We are grown now. In her house, talking, and I am staring out of the sliding glass doors at the swimming pool that I swam in so long before. It is a surreal moment. To be face-to-face with this friend, whose life turned so different than my own in spite of the ranch style homes that also stand face-to-face in the same 1970s subdivision.
Danielle is telling me her mother is dead. And all I can remember is how beautiful she was to me with her copper hair worn curled by large hot rollers. Listened to country music in the long white car, maybe a Lincoln Town Car. Maybe it was midnight blue. Smoked cigarettes while she drove, and used the little metal ashtray that pulled out of the dashboard. I think Marlboro’s.
I am talking to Danielle. Or she is talking to me. About how she took care of Miss Kathy all these past years. About her older half-sister who is divorced now. It makes me want to cry. To feel so distant from this girl and her life, and yet so privileged to it, a bystander. The swimming pool is out there like a big rectangle cube of sunken Jell-O. How many times did I dive in? Slide down the slide? Do headstands in the water, same blue as Danielle’s eyes?
Laura-the-sister grown and not here. No posters of Rick Springfield above her headboard. Danielle’s dad, Pete-the-plumber, is wherever he went to live after the divorce that happened around the time we weren’t friends anymore. Her mother dead. Tina, the big fat black cat who terrified me, dead too. Dead for years and years, died when I was still a kid living across the street. And all the other cats that lived here. Dead.

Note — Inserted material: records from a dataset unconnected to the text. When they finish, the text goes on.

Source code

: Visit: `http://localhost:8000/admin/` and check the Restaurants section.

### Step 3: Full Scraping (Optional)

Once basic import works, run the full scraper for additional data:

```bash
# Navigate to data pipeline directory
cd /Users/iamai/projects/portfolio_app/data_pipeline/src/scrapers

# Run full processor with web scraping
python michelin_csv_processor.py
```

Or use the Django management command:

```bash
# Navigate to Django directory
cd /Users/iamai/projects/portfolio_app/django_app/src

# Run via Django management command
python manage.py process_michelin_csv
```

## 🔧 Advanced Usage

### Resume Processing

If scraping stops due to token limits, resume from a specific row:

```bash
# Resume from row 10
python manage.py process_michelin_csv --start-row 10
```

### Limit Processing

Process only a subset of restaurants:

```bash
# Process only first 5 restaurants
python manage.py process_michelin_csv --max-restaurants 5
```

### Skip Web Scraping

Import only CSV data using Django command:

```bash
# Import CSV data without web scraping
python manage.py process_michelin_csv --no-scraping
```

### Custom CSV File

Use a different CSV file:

Danielle, herself divorced. Danielle-who-struggled-to-spell-right-in-kindergarten, and then Danielle-who-struggled-to-finish-college-and-never-did, the would-be-sports medicine-therapist, her-dead-mother’s-caretaker. Alone now, same exact age as I am.
I remember vaguely when her parents fought, shouts echoed throughout the neighborhood, or at least down our street. Maybe just across to my house. Then sirens and light, police cars and ambulances arriving. How many times did it happen? Once? A hundred? I never asked her about these nights.

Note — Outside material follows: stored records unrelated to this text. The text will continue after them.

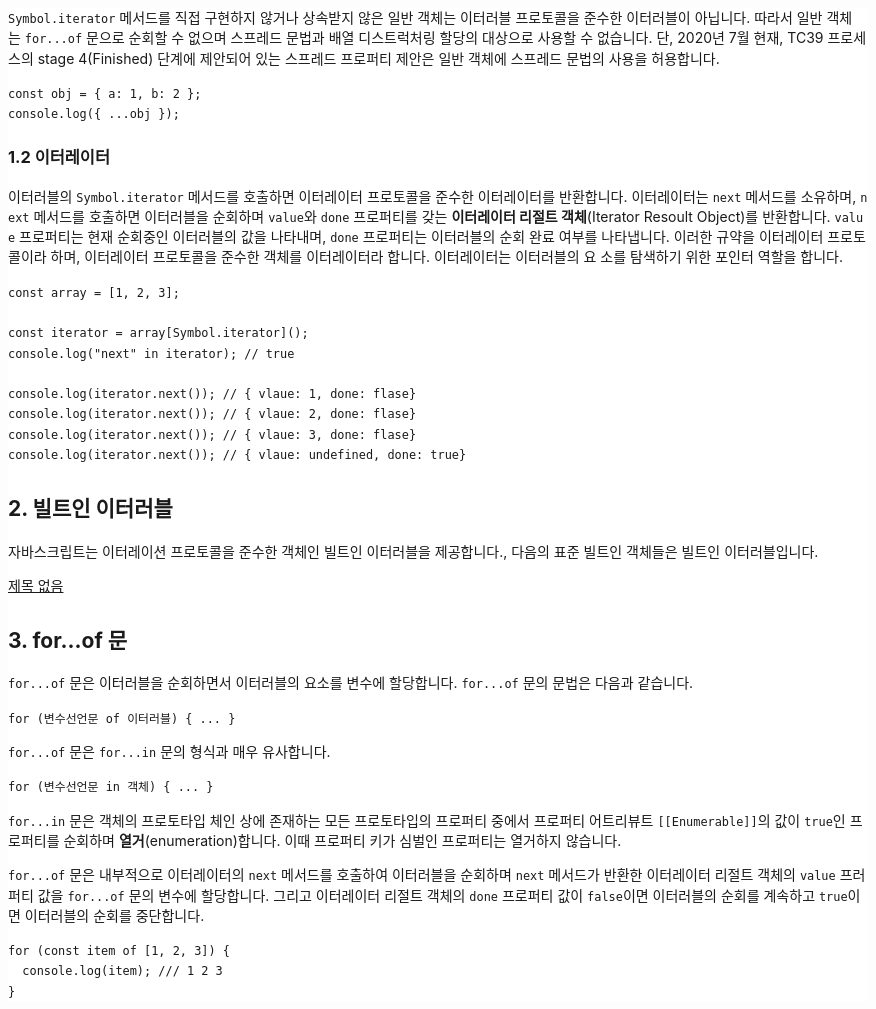 `Symbol.iterator` 메서드를 직접 구현하지 않거나 상속받지 않은 일반 객체는 이터러블 프로토콜을 준수한 이터러블이 아닙니다. 따라서 일반 객체는 `for...of` 문으로 순회할 수 없으며 스프레드 문법과 배열 디스트럭처링 할당의 대상으로 사용할 수 없습니다. 단, 2020년 7월 현재, TC39 프로세스의 stage 4(Finished) 단계에 제안되어 있는 스프레드 프로퍼티 제안은 일반 객체에 스프레드 문법의 사용을 허용합니다.

```
const obj = { a: 1, b: 2 };
console.log({ ...obj });
```

### 1.2 이터레이터

이터러블의 `Symbol.iterator` 메서드를 호출하면 이터레이터 프로토콜을 준수한 이터레이터를 반환합니다. 이터레이터는 `next` 메서드를 소유하며, `next` 메서드를 호출하면 이터러블을 순회하며 `value`와 `done` 프로퍼티를 갖는 **이터레이터 리절트 객체**(Iterator Resoult Object)를 반환합니다. `value` 프로퍼티는 현재 순회중인 이터러블의 값을 나타내며, `done` 프로퍼티는 이터러블의 순회 완료 여부를 나타냅니다. 이러한 규약을 이터레이터 프로토콜이라 하며, 이터레이터 프로토콜을 준수한 객체를 이터레이터라 합니다. 이터레이터는 이터러블의 요 소를 탐색하기 위한 포인터 역할을 합니다.

```
const array = [1, 2, 3];

const iterator = array[Symbol.iterator]();
console.log("next" in iterator); // true

console.log(iterator.next()); // { vlaue: 1, done: flase}
console.log(iterator.next()); // { vlaue: 2, done: flase}
console.log(iterator.next()); // { vlaue: 3, done: flase}
console.log(iterator.next()); // { vlaue: undefined, done: true}
```

## 2. 빌트인 이터러블

자바스크립트는 이터레이션 프로토콜을 준수한 객체인 빌트인 이터러블을 제공합니다., 다음의 표준 빌트인 객체들은 빌트인 이터러블입니다.

[제목 없음](https://www.notion.so/32f2927f47094442b9a694fe82febd32)

## 3. for...of 문

`for...of` 문은 이터러블을 순회하면서 이터러블의 요소를 변수에 할당합니다. `for...of` 문의 문법은 다음과 같습니다.

```
for (변수선언문 of 이터러블) { ... }
```

`for...of` 문은 `for...in` 문의 형식과 매우 유사합니다.

```
for (변수선언문 in 객체) { ... }
```

`for...in` 문은 객체의 프로토타입 체인 상에 존재하는 모든 프로토타입의 프로퍼티 중에서 프로퍼티 어트리뷰트 `[[Enumerable]]`의 값이 `true`인 프로퍼티를 순회하며 **열거**(enumeration)합니다. 이때 프로퍼티 키가 심벌인 프로퍼티는 열거하지 않습니다.

`for...of` 문은 내부적으로 이터레이터의 `next` 메서드를 호출하여 이터러블을 순회하며 `next` 메서드가 반환한 이터레이터 리절트 객체의 `value` 프러퍼티 값을 `for...of` 문의 변수에 할당합니다. 그리고 이터레이터 리절트 객체의 `done` 프로퍼티 값이 `false`이면 이터러블의 순회를 계속하고 `true`이면 이터러블의 순회를 중단합니다.

```
for (const item of [1, 2, 3]) {
  console.log(item); /// 1 2 3
}
```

It felt like I lived at her house and she lived at my house. Connect Four. Visits to her Nanny's house. Crawfish on her kitchen table. Arguments in my backyard, when she pulled my hair, and I pulled hers. Her peeing in my bed when she slept over. Knocking on our door during dinner time, an hour after dinner time at her house, so she could eat a second meal with us.
I want to know if Miss Kathy’s manicure room is still beside the kitchen, if it still smells like polish and chemicals. If her at-home business went on for years, or if she quit it when her legs quit. But I am quiet.

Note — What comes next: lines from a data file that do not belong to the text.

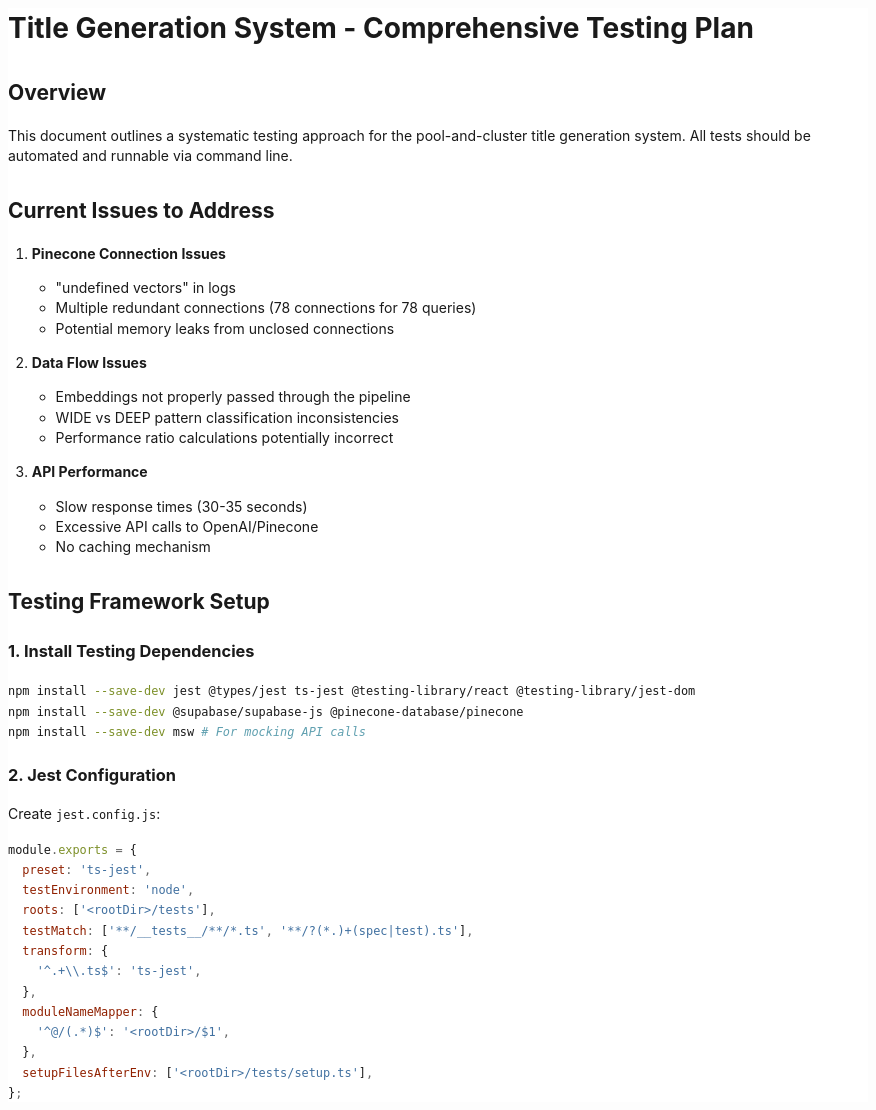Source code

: # Title Generation System - Comprehensive Testing Plan

## Overview
This document outlines a systematic testing approach for the pool-and-cluster title generation system. All tests should be automated and runnable via command line.

## Current Issues to Address
1. **Pinecone Connection Issues**
   - "undefined vectors" in logs
   - Multiple redundant connections (78 connections for 78 queries)
   - Potential memory leaks from unclosed connections

2. **Data Flow Issues**
   - Embeddings not properly passed through the pipeline
   - WIDE vs DEEP pattern classification inconsistencies
   - Performance ratio calculations potentially incorrect

3. **API Performance**
   - Slow response times (30-35 seconds)
   - Excessive API calls to OpenAI/Pinecone
   - No caching mechanism

## Testing Framework Setup

### 1. Install Testing Dependencies
```bash
npm install --save-dev jest @types/jest ts-jest @testing-library/react @testing-library/jest-dom
npm install --save-dev @supabase/supabase-js @pinecone-database/pinecone
npm install --save-dev msw # For mocking API calls
```

### 2. Jest Configuration
Create `jest.config.js`:
```javascript
module.exports = {
  preset: 'ts-jest',
  testEnvironment: 'node',
  roots: ['<rootDir>/tests'],
  testMatch: ['**/__tests__/**/*.ts', '**/?(*.)+(spec|test).ts'],
  transform: {
    '^.+\\.ts$': 'ts-jest',
  },
  moduleNameMapper: {
    '^@/(.*)$': '<rootDir>/$1',
  },
  setupFilesAfterEnv: ['<rootDir>/tests/setup.ts'],
};
```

This is only a dream. I don’t know if it’s true. If the degenerative disease that took her legs and put her in a wheelchair has finally taken her. I think it was a disease. If I could, I would unwind time so her legs never went either.
Miss Kathy tried to get me to dance at a wedding reception once. Shy me. Don’t you know how to do a line dance? Want me to show you? Clarence Carter, Strokin’ is what plays in my head. Back when her legs were not rotten, she was a good dancer. I watched her that day. Sometime in the 1980s. Smile across her face, trying to tempt me to dance.
I used to peek out of our window, stare at the parked car when Laura’s boyfriend pulled up to drop her off after a date. They stayed in the car for what seemed hours. I couldn’t see much, but I imagined. Light of a street lamp casting orange haze around the car. Laura making out with her high school sweetheart, Frankie. The one she married after college. Big Catholic wedding.
I hope the dream is a only a dream. That they are not divorced. That Miss Kathy is alive, her face is still beautiful, her hair is still red with soft plump curls. Danielle is happy and not alone.